This PySpark code snippet performs operations on a DataFrame named `input_df` to identify user login patterns, specifically targeting users who logged in consecutively for two days starting from their first login. The operations include adding new columns and filtering the data based on specific conditions.

### Detailed Steps

1. **Window Specification**:
   - `Window.partitionBy("user_id")`: This part of the code defines a window specification that partitions data by `user_id`. This means operations that follow (like calculating the minimum login date) are performed within each user's data.

2. **Add `first_login` Column**:
   - `.withColumn("first_login", f.min("login_date").over(Window.partitionBy("user_id")))`: This line adds a new column called `first_login` to the DataFrame. For each user, it calculates the minimum (or first) login date. This calculation is done within the defined window (by user).

3. **Add `lead_data` Column**:
   - `.withColumn("lead_data", f.lead("login_date").over(Window.partitionBy("user_id").orderBy("login_date")))`: This line adds another column named `lead_data`. It uses the `lead` function to get the login date of the next row within each user's group of data. The data is ordered by `login_date` within each user partition to ensure the correct sequence.

4. **Filter Data**:
   - `.filter(f.datediff("lead_data","first_login") == 1)`: This filtering step narrows down the DataFrame to rows where the difference between `lead_data` (the following day's login date) and `first_login` is exactly one day. This identifies users who logged in consecutively for at least two days starting from their first login.

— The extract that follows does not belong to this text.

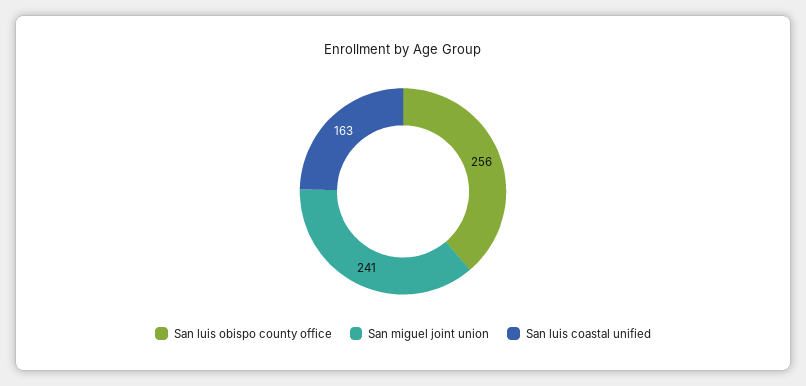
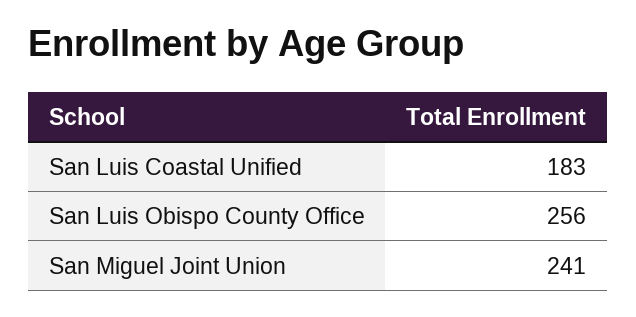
San luis coastal unified: 163 -> 183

5. **Order and Display Data**:
   - `.orderBy("user_id", "login_date")`: Orders the resulting DataFrame by `user_id` and `login_date` to organize the data.
   - `.show()`: Displays the DataFrame in a tabular format.

### Conclusion

The resulting DataFrame, `requiredDf`, will show the `user_id`, `login_date`, `first_login`, and `lead_data` for each user who logged in consecutively for the first two days after their first recorded login. This can be useful for analyzing user engagement patterns over time.